■ **Problem statement**
Please update the amp forum thread below by rewriting the part from "## cardinal (May" to "what that means.", replacing "knobs" with "controls".

Good Lord. How tight does it have to be?

Seem like everyone wants a HPF set at about 330Hz before the first gain stage.
And a gate threshold so high, you have to hit the strings with a hammer.

Whatever. To each is own. 

I like a little give in the bottom to make it 'scrunchy' and playful. You can still have tight palm mutes and some chewiness working at the same time.


----------



## Curt (May 19, 2013)

wakjob said:


> Good Lord. How tight does it have to be?
> 
> Seem like everyone wants a HPF set at about 330Hz before the first gain stage.
> And a gate threshold so high, you have to hit the strings with a hammer.
> ...


 
I second this. 
I love beefy low end with just enough tightness that things don't get flubby.


----------



## erotophonophilia (May 19, 2013)

VBCheeseGrater said:


> Perhaps i have not played enough high gain amps, but this seems like a bit of a catch 22. Boosts are typically solid state pedals, and the minute you put one in an amp people freak out. Yet i've never heard a tube amp get that same level of tightness without a boost in front. Every amp i've owned (a few Mesas, 5150, 6505+, Jet City..) has benefited from a boost for chug type tones.
> 
> At this point i prefer to use a boost, as it ensures i have two tones at my feet on and given single amp channel. Less aggressive with boost off, boost on to get heavier.



Try a modern high gain amp that uses EL34's, because an electric guitar is supposed to sound like a chainsaw.


----------



## cardinal (May 19, 2013)

SLO can do modern metal just fine, but it won't ever sound like a Diezel or an Engl, if either of those is your gold standard.

SLO also is odd to dial in. The knobs are very predictable and easy to work with once you figure out what's going on, but it's VERY easy to make the amp super-crazy-unbelievably bright and fizzy if you point the knobs in the right direction. The SLO can be very smooth and even dark (which is how I have mine dialed in).


----------



## Promit (May 19, 2013)

The reason I asked is because I have a Jet City 100, it's my first high gain amp, and I'm extremely fond of it. (Especially for the price paid.) But I don't know how it compares to other common "monsters of high gain" and when I went looking, I kept reading that the sound wasn't 'modern'. I just don't know what that means.

For me personally, I love the Dual Rectifier sound I hear on albums, as cliche as that is. I know it has some heritage in the SLO. I'm just trying to get a handle on what sets high gain amplifiers apart.


----------



## TemjinStrife (May 19, 2013)

The JCA 100 is a pretty awesome high gain amp. It's less raw than a block letter 5150. It cuts better and has more presence and less compression than, say, an ENGL Powerball or original Fireball (I haven't played one of the new Fireballs). It won't be as tight or dry as a VHT, and the Rectifier has a different sort of dry growl but a similar tonality. I haven't tried any Diezels so I can't compare to that.

But really, it's just a different flavor of high gain. People have different tastes, and the JCA100 is a pretty solid SLO clone with mediocre transformers and lower-spec components.


----------



## bulb (May 19, 2013)

The SLO-100 and Avenger are incredible amps for modern metal.

■ **Supplied records**
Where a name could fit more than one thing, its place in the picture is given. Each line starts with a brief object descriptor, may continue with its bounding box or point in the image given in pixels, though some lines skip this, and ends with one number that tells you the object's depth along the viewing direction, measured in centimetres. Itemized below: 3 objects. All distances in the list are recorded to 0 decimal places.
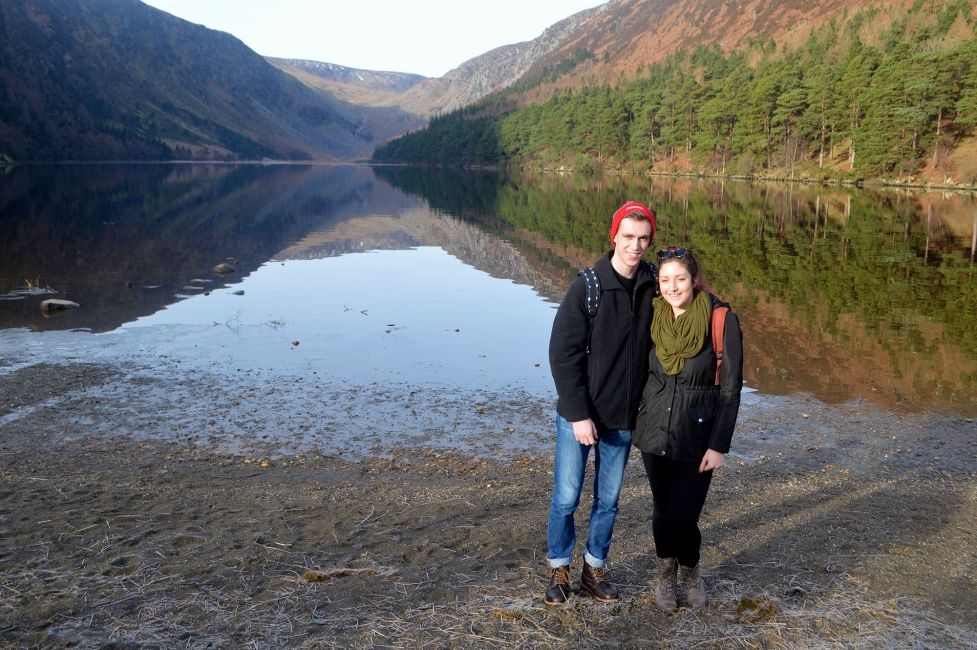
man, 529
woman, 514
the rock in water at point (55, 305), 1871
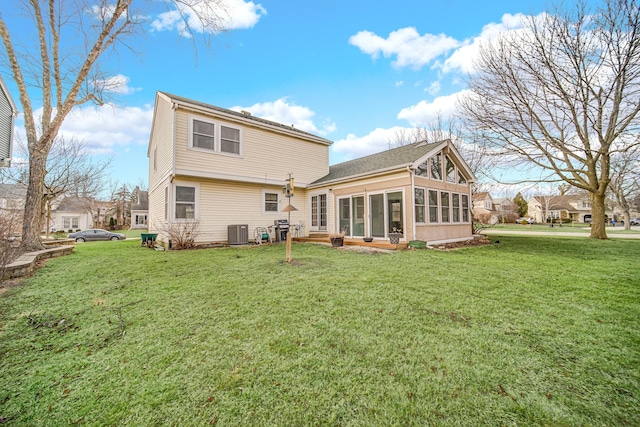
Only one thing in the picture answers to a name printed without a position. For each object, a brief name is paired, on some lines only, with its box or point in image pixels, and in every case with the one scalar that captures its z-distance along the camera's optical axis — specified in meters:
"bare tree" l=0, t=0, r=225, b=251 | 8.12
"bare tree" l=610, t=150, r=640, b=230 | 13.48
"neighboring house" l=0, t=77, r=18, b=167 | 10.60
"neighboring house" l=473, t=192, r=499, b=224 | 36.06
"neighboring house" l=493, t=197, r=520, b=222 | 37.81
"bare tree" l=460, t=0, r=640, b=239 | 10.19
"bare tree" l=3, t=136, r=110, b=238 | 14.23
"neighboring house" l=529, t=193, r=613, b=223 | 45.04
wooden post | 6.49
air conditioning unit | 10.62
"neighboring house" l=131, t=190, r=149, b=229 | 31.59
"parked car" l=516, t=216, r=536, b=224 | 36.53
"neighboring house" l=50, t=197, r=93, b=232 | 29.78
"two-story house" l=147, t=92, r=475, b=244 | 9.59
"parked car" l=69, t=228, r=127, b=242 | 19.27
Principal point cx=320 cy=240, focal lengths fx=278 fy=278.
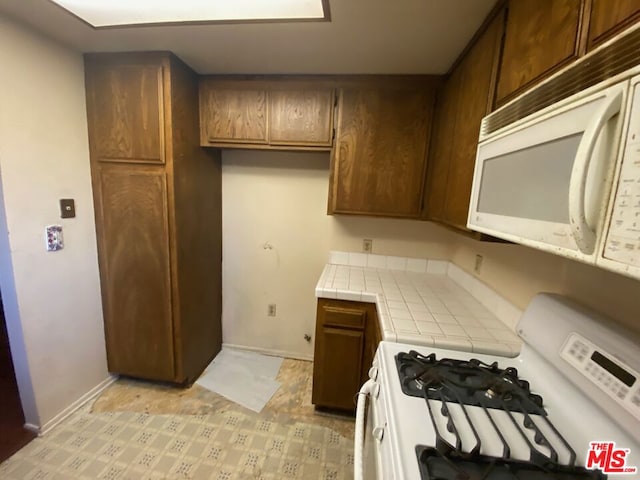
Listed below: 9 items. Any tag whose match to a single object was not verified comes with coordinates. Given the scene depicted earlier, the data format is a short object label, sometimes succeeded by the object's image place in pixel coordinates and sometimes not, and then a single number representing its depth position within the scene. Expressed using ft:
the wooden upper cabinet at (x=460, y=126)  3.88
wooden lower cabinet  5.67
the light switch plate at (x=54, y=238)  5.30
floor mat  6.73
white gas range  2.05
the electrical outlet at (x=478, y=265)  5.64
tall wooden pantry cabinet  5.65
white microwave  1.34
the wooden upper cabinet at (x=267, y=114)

* * *

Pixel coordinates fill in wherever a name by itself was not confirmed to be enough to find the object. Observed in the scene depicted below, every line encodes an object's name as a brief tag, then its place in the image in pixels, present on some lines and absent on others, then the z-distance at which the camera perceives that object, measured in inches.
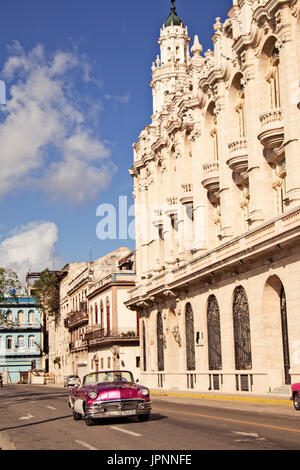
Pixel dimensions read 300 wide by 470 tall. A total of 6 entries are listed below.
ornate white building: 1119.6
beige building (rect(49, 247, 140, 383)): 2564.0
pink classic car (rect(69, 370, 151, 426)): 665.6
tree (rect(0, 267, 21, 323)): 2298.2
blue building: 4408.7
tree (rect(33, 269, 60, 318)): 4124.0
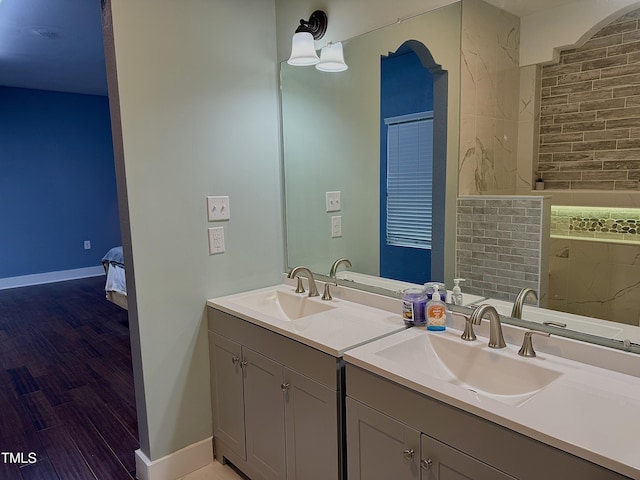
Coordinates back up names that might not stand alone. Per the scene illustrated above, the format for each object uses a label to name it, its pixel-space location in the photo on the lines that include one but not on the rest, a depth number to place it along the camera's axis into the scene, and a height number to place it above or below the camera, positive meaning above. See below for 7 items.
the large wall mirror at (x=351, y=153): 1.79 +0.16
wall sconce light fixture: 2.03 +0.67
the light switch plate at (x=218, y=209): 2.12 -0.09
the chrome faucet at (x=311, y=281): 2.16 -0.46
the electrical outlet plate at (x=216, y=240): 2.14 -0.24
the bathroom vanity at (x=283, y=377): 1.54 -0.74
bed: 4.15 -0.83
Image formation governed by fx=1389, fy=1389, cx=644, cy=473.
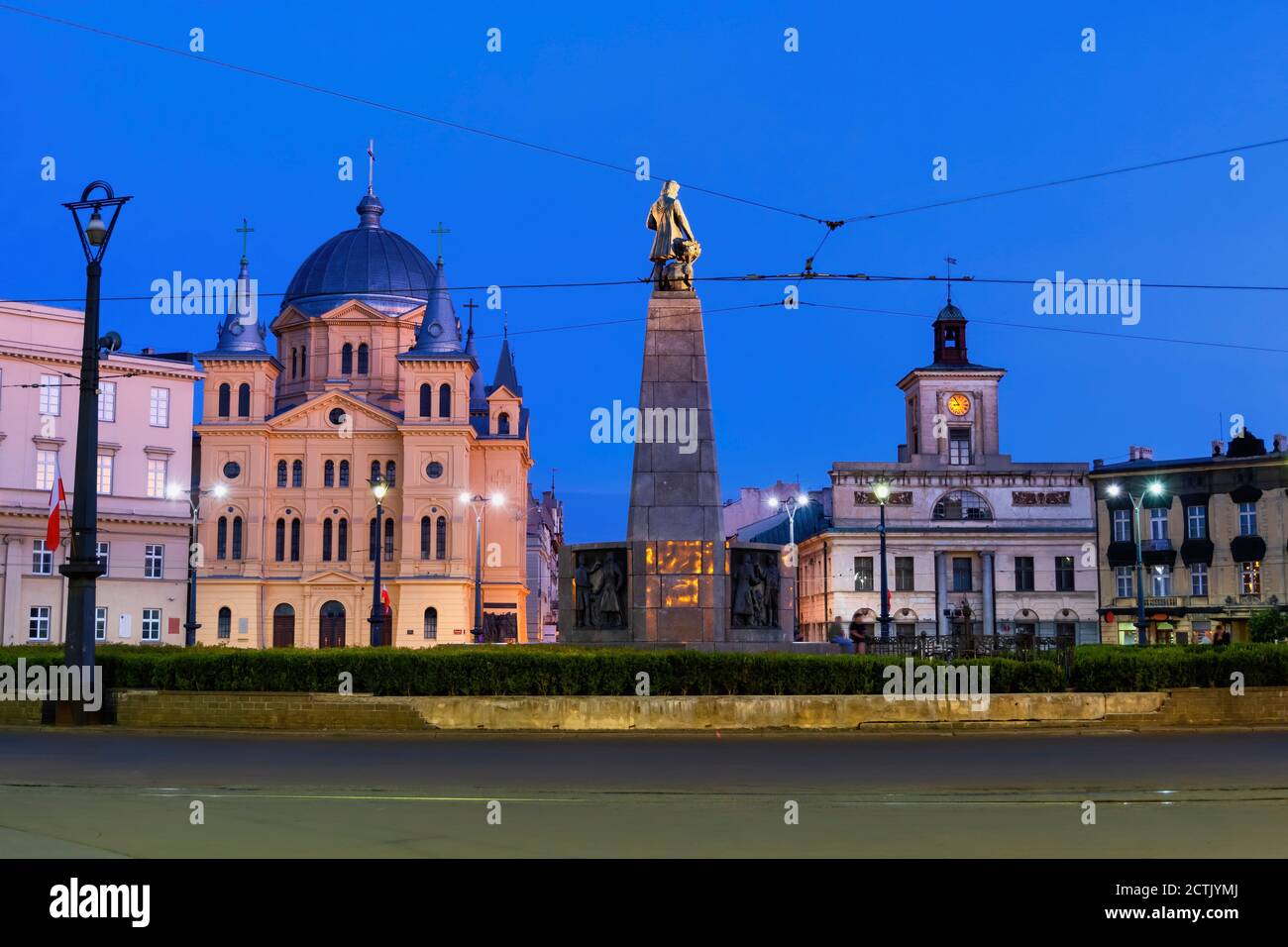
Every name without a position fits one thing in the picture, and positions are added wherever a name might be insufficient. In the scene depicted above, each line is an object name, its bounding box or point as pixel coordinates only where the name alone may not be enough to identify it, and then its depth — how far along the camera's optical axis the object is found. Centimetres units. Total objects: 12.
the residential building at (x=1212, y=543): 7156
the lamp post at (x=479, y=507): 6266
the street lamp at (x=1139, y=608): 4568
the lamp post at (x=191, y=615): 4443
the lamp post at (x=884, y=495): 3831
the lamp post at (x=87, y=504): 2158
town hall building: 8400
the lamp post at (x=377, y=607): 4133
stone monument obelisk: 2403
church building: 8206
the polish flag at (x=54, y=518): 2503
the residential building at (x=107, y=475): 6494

■ **Answer to the exercise**
## cardinal (May 19, 2013)

SLO can do modern metal just fine, but it won't ever sound like a Diezel or an Engl, if either of those is your gold standard.

SLO also is odd to dial in. The controls are very predictable and easy to work with once you figure out what's going on, but it's VERY easy to make the amp super-crazy-unbelievably bright and fizzy if you point the controls in the right direction. The SLO can be very smooth and even dark (which is how I have mine dialed in).


----------



## Promit (May 19, 2013)

The reason I asked is because I have a Jet City 100, it's my first high gain amp, and I'm extremely fond of it. (Especially for the price paid.) But I don't know how it compares to other common "monsters of high gain" and when I went looking, I kept reading that the sound wasn't 'modern'. I just don't know what that means.